이번 포스팅에서는 앞에사용했던 기법들을 이용해서 diabetes 데이터셋을 분석해 보겠습니다.
import numpy as np
import pandas as pd
from sklearn.datasets import load_diabetes
from sklearn.model_selection import train_test_split
from sklearn.metrics import r2_score,mean_squared_error
from sklearn.preprocessing import StandardScaler,MinMaxScaler
from sklearn.utils import all_estimators
import warnings
warnings.filterwarnings('ignore')
datasets = load_diabetes()
x = datasets.data
y = datasets.target.reshape(-1,1)
print(x.shape,y.shape)
(442, 10) (442, 1)
이전과 마찬가지로 데이터셋을 로드해준 후에 타겟 데이터와 feature데이터셋을 각각 x,y로 지정해 주었습니다. diabetes 데이터셋은 442개의 행으로 이루어져 있네요.

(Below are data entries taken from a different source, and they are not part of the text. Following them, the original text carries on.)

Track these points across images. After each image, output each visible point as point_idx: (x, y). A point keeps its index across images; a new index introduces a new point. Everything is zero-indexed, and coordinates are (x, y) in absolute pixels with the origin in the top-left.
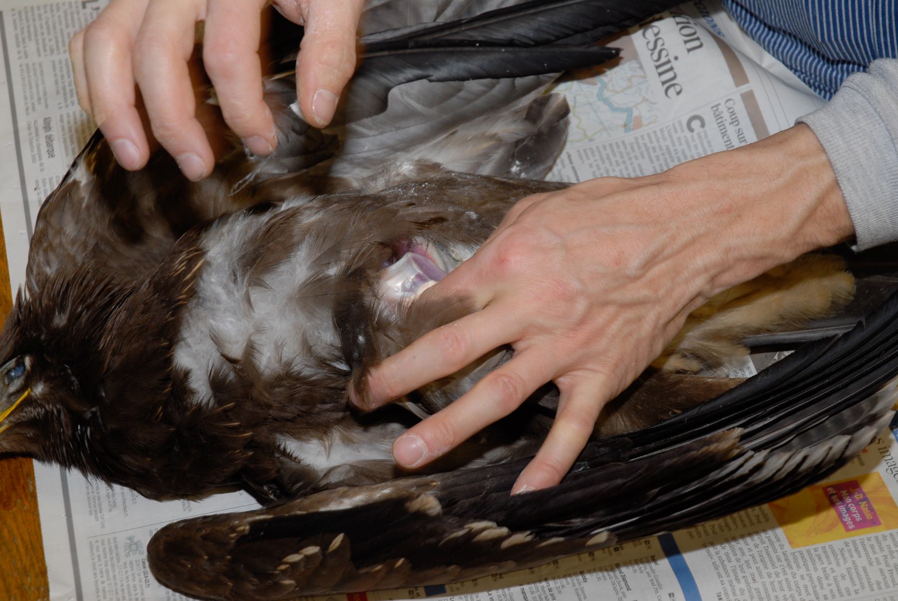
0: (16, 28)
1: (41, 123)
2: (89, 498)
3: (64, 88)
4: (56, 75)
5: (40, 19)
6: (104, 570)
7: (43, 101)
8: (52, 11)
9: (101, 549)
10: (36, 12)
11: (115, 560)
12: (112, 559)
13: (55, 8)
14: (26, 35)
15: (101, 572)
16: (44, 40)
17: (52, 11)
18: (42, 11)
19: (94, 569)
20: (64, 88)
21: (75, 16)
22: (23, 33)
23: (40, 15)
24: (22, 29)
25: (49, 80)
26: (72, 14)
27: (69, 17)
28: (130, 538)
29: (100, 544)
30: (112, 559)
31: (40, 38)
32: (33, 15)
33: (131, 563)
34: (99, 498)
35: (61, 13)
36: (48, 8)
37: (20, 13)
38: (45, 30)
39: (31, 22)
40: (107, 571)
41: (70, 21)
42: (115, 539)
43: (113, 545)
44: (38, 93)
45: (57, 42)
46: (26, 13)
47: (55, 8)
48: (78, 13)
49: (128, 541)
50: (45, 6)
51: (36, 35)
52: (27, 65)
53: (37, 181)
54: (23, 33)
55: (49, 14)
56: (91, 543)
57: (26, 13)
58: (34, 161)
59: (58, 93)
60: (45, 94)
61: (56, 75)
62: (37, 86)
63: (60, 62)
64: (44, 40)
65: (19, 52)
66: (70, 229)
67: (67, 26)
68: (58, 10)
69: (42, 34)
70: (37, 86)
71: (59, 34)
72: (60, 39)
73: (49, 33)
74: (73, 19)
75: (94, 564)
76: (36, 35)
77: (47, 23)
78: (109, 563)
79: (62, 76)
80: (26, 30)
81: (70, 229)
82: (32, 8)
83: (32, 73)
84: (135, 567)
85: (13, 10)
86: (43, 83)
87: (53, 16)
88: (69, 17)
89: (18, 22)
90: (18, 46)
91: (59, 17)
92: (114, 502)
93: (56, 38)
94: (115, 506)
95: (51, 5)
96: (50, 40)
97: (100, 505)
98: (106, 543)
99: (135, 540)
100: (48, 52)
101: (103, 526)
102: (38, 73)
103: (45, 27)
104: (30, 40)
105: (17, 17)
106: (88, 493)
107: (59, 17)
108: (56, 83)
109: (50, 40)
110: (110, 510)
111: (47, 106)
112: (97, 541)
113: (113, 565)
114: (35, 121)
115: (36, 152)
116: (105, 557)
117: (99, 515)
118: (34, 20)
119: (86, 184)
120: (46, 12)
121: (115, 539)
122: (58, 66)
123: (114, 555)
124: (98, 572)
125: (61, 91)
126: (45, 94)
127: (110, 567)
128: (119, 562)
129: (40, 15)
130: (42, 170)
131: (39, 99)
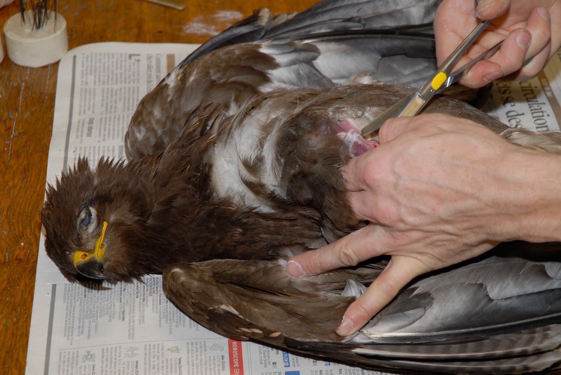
0: (83, 66)
1: (87, 120)
2: (66, 327)
3: (107, 104)
4: (103, 96)
5: (100, 62)
6: (66, 369)
7: (91, 109)
8: (109, 58)
9: (67, 357)
10: (98, 57)
11: (74, 364)
12: (72, 363)
13: (111, 56)
14: (89, 71)
15: (63, 371)
16: (100, 76)
17: (109, 58)
18: (102, 57)
19: (59, 368)
20: (107, 104)
21: (123, 63)
22: (87, 70)
23: (100, 60)
24: (87, 67)
25: (98, 99)
26: (121, 61)
27: (119, 63)
28: (88, 352)
29: (67, 354)
30: (72, 363)
31: (97, 74)
32: (96, 59)
33: (85, 366)
34: (73, 328)
35: (114, 60)
36: (106, 56)
37: (87, 57)
38: (102, 70)
39: (94, 63)
40: (68, 370)
41: (119, 66)
42: (77, 352)
43: (75, 356)
44: (89, 104)
45: (108, 78)
46: (92, 57)
47: (111, 56)
48: (125, 61)
49: (86, 354)
50: (105, 54)
51: (95, 72)
52: (86, 90)
53: (76, 148)
54: (87, 70)
55: (106, 60)
56: (61, 353)
57: (92, 57)
58: (77, 137)
59: (102, 106)
60: (94, 105)
61: (103, 96)
62: (90, 100)
63: (108, 89)
64: (100, 76)
65: (82, 82)
66: (157, 113)
67: (117, 69)
68: (113, 57)
69: (100, 72)
70: (90, 100)
71: (110, 74)
72: (110, 76)
73: (104, 72)
74: (121, 65)
75: (60, 365)
76: (95, 72)
77: (104, 65)
78: (70, 366)
79: (107, 97)
80: (89, 68)
81: (157, 113)
82: (96, 54)
83: (88, 94)
84: (87, 369)
85: (83, 54)
86: (94, 99)
87: (109, 61)
88: (119, 63)
89: (85, 63)
90: (82, 77)
91: (113, 62)
92: (82, 331)
93: (108, 76)
94: (82, 333)
95: (109, 54)
96: (104, 76)
97: (72, 332)
98: (71, 354)
99: (91, 353)
100: (101, 83)
101: (71, 344)
102: (92, 94)
103: (102, 67)
104: (91, 74)
105: (85, 59)
106: (66, 324)
107: (113, 62)
108: (103, 100)
109: (104, 76)
110: (79, 336)
111: (93, 112)
112: (65, 352)
113: (72, 367)
114: (84, 120)
115: (80, 133)
116: (68, 362)
117: (70, 337)
118: (96, 62)
119: (174, 87)
120: (104, 58)
121: (77, 352)
122: (105, 91)
123: (75, 361)
124: (61, 370)
125: (105, 105)
126: (94, 105)
127: (70, 368)
128: (77, 365)
129: (100, 60)
130: (81, 143)
131: (89, 108)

print(datasets.feature_names)
print(datasets.DESCR)
['age', 'sex', 'bmi', 'bp', 's1', 's2', 's3', 's4', 's5', 's6']
.. _diabetes_dataset:
Diabetes dataset
----------------
Ten baseline variables, age, sex, body mass index, average blood
pressure, and six blood serum measurements were obtained for each of n =
442 diabetes patients, as well as the response of interest, a
quantitative measure of disease progression one year after baseline.
**Data Set Characteristics:**
:Number of Instances: 442
:Number of Attributes: First 10 columns are numeric predictive values
:Target: Column 11 is a quantitative measure of disease progression one year after baseline
:Attribute Information:
- age age in years
- sex
- bmi body mass index
- bp average blood pressure
- s1 tc, T-Cells (a type of white blood cells)
- s2 ldl, low-density lipoproteins
- s3 hdl, high-density lipoproteins
- s4 tch, thyroid stimulating hormone
- s5 ltg, lamotrigine
- s6 glu, blood sugar level
Note: Each of these 10 feature variables have been mean centered and scaled by the standard deviation times `n_samples` (i.e. the sum of squares of each column totals 1).
Source URL:
https://www4.stat.ncsu.edu/~boos/var.select/diabetes.html
For more information see:
Bradley Efron, Trevor Hastie, Iain Johnstone and Robert Tibshirani (2004) "Least Angle Regression," Annals of Statistics (with discussion), 407-499.
(https://web.stanford.edu/~hastie/Papers/LARS/LeastAngle_2002.pdf)
columns = datasets.feature_names
columns.append("Target(Diabetes dataset)")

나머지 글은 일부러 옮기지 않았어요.